When you meet people on the streets of Tokyo, you divert slightly, and the person you meet likewise diverts slightly, in order to give the other space. It’s a mutual show of respect. But as I was walking down the busy street at Naka-Okachimachi last night, I was made aware of a group of people who didn’t budge. I diverted as usual of course, but these apparently rude and careless people didn’t. Only as we met did I raise my gaze to have a look at them.
It was a white family. Coming out from their hotel, they were walking down the street as a company of feudal lords, having every Japanese person they met divert for them. What made the whole scene even more interesting was that the family was completely unaware of everyone else on the street giving them space.
They were just an ordinary family: Father, mother, a girl and a boy in their teens. The boy had an uninterested look on his face, you could maybe call it spoiled. Because here he was, disinterested as teenagers can be, but even in the most mundane of situations he unquestioningly accepted his right to be part of this royal cortège that made its way through Naka-Okachimachi, having everyone else symbolically bow to them in the form of careful diverting.
The scene can be analysed in many ways, not least as the faux pas of tourists everywhere, but what I saw was an example of white privilege: No matter how commonplace you might be, you are still superior and ready to be served by the rest of the world.

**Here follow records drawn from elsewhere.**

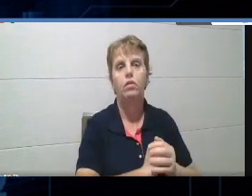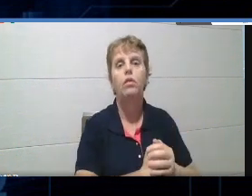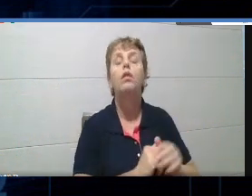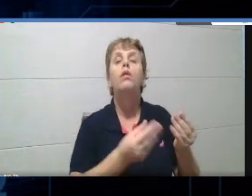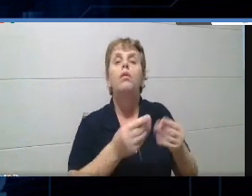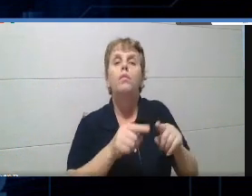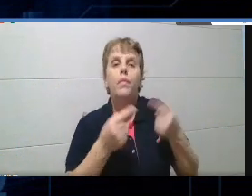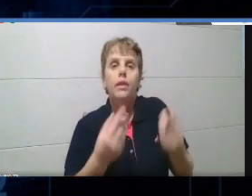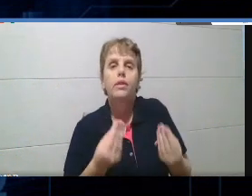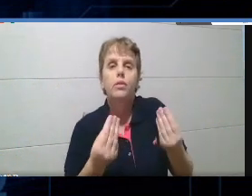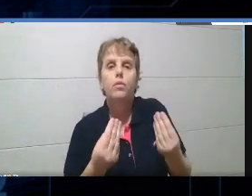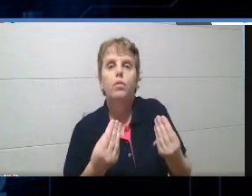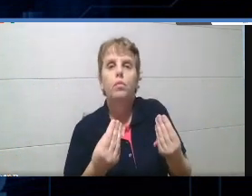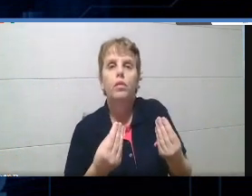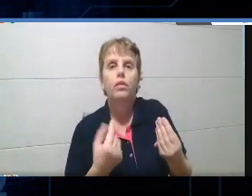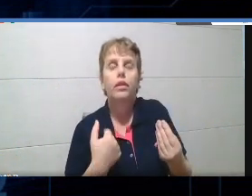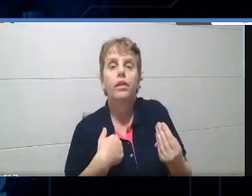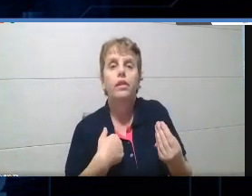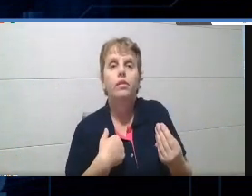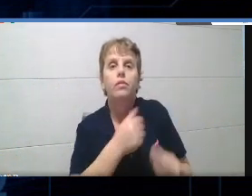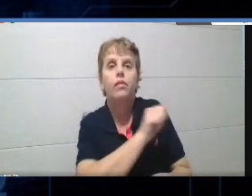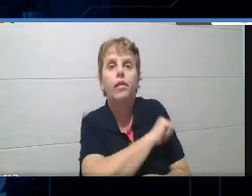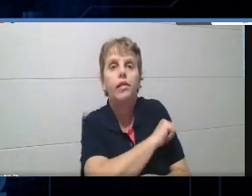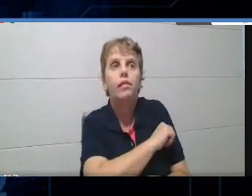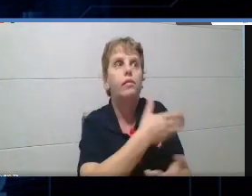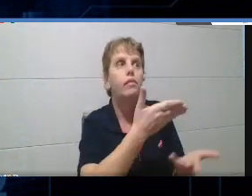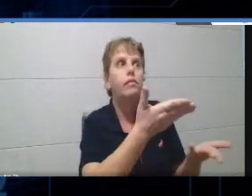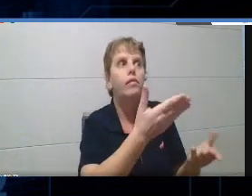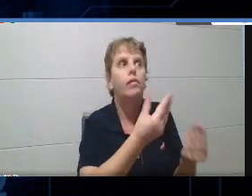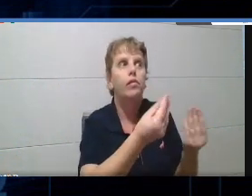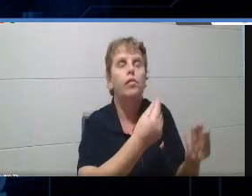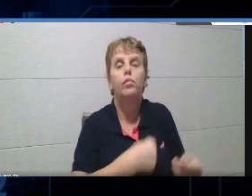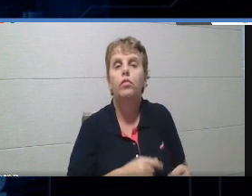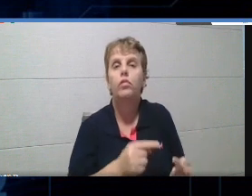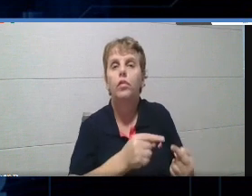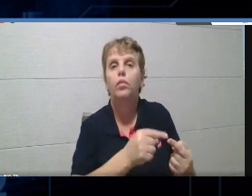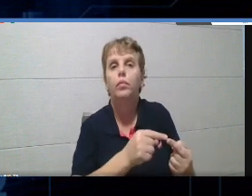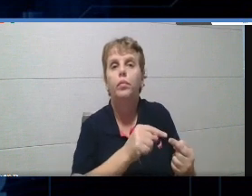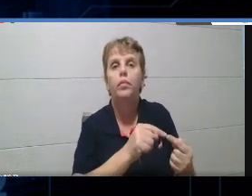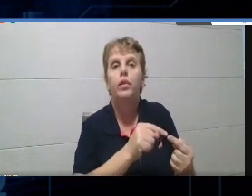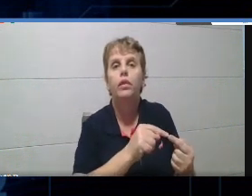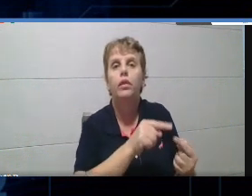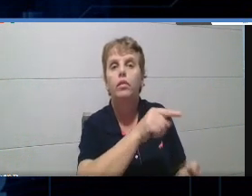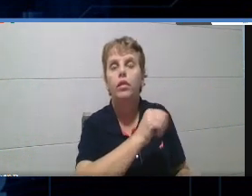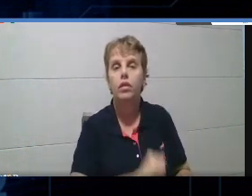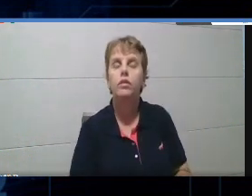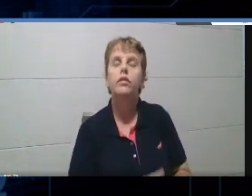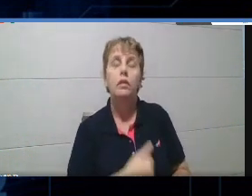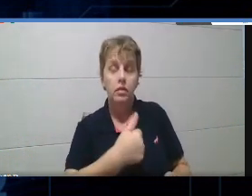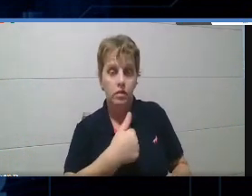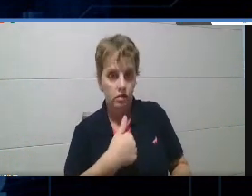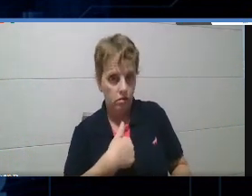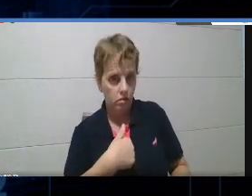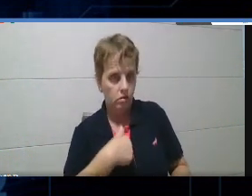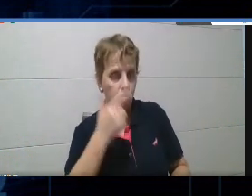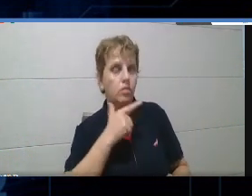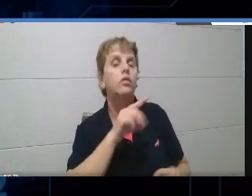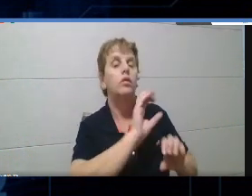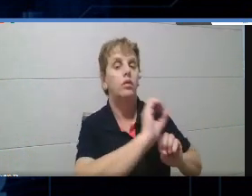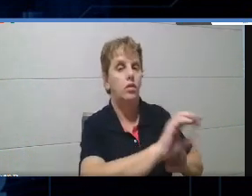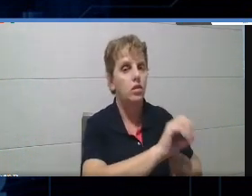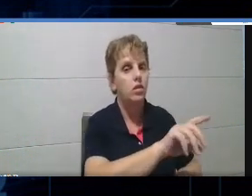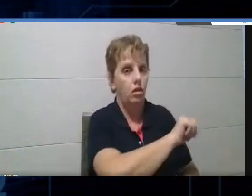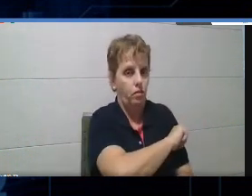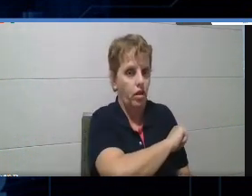como que eu trabalho com o aluno? Como que funciona, né? Para o aluno. Para você trabalhar com o seu aluno, então, você vai no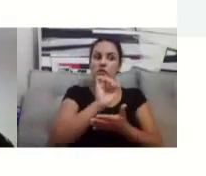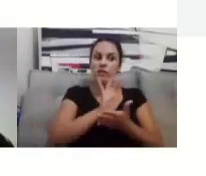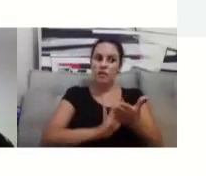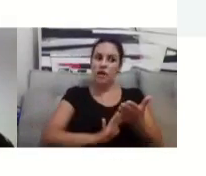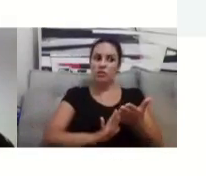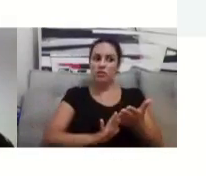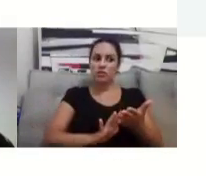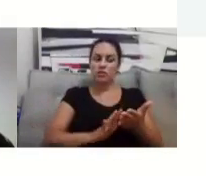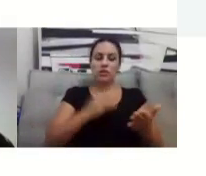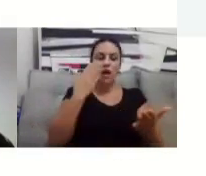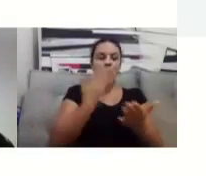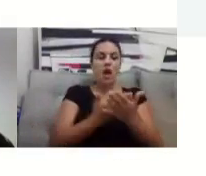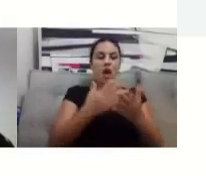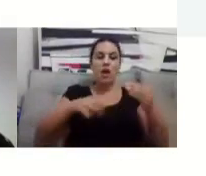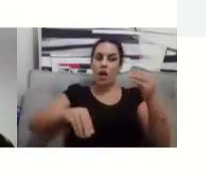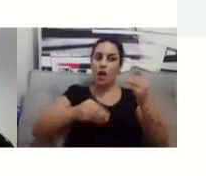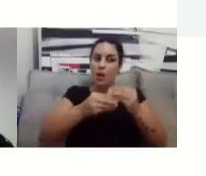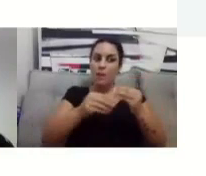Mariana, pode falar.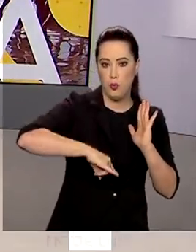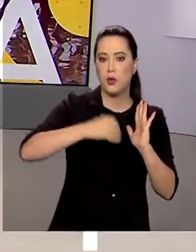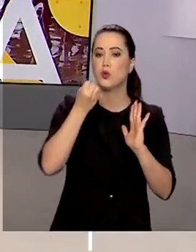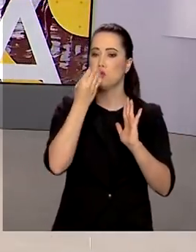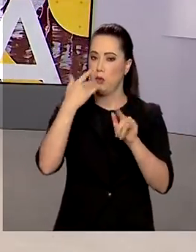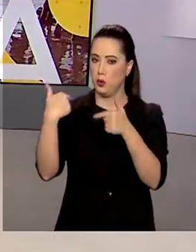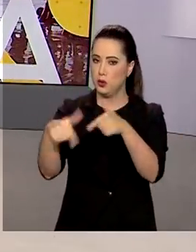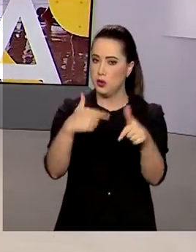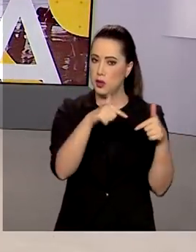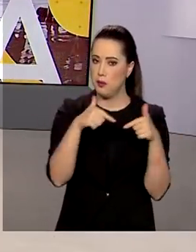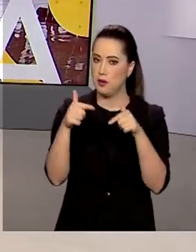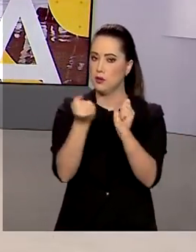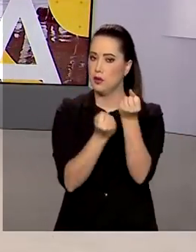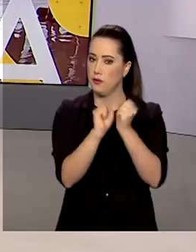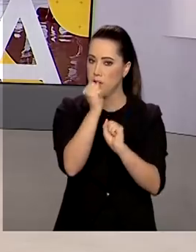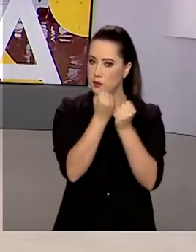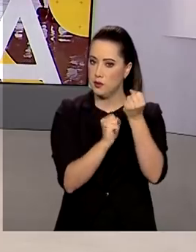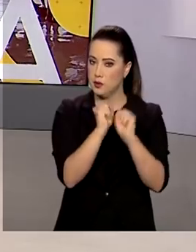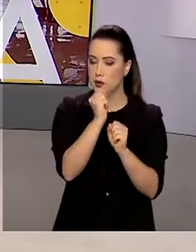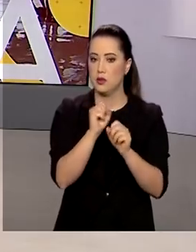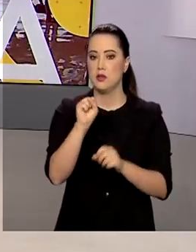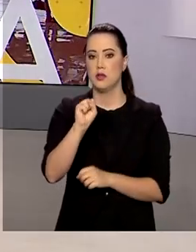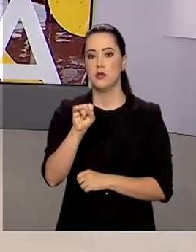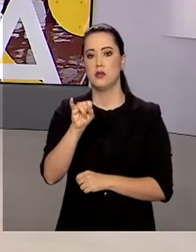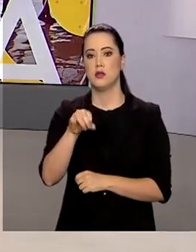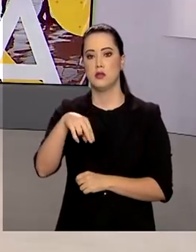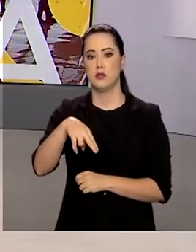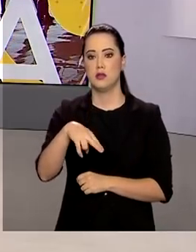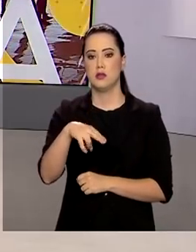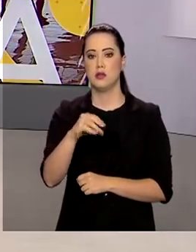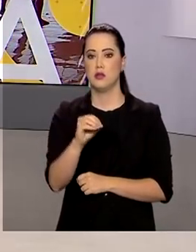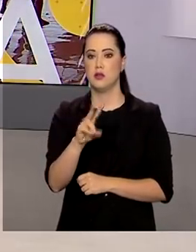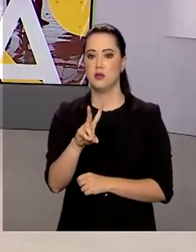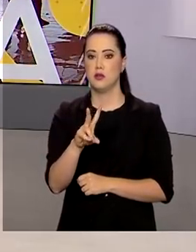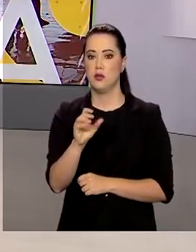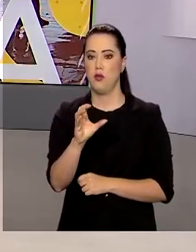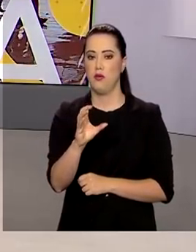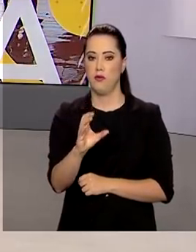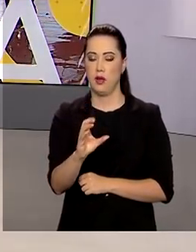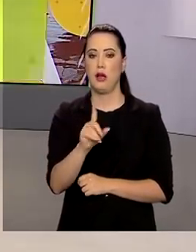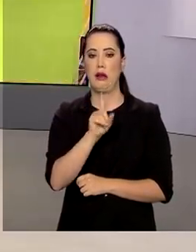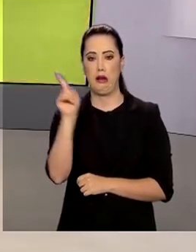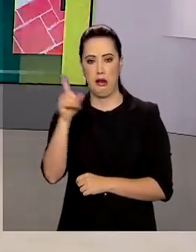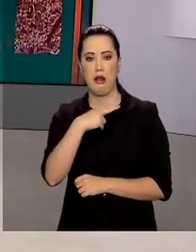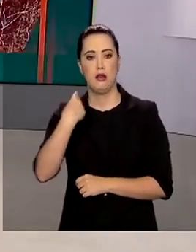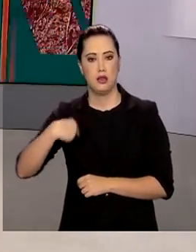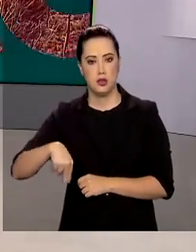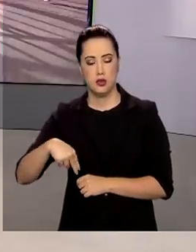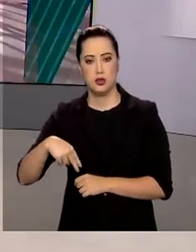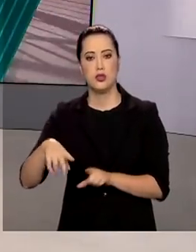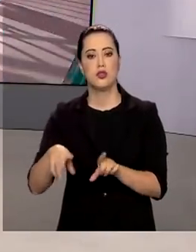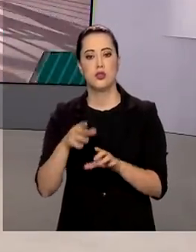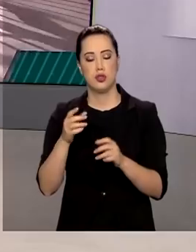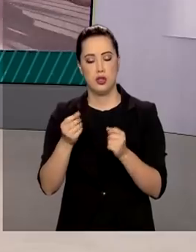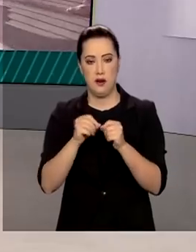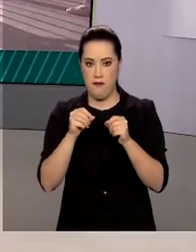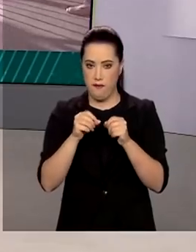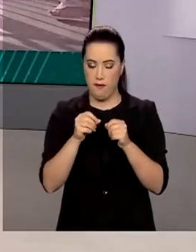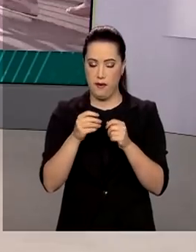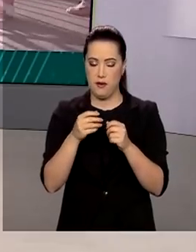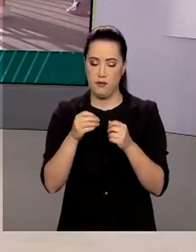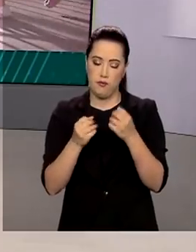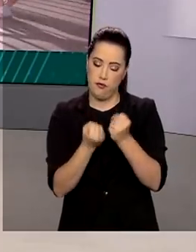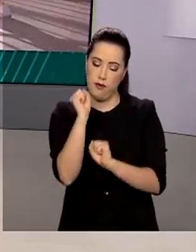boas práticas de fabricação da farmacêutica Sinovac, que fica localizada na China e fabrica a Coronavac.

Now maybe a Brazilian or Indian family would behave in a similar way, but it would be for different reasons. And certainly no one budges on the streets of Neukölln, but that too is for other reasons. In Neukölln there is an awareness of the street as a battlefield, where meeting other people is an intricate gameplay. I think the essence of whiteness is the unawareness of it, the unconscious assumption of being superior.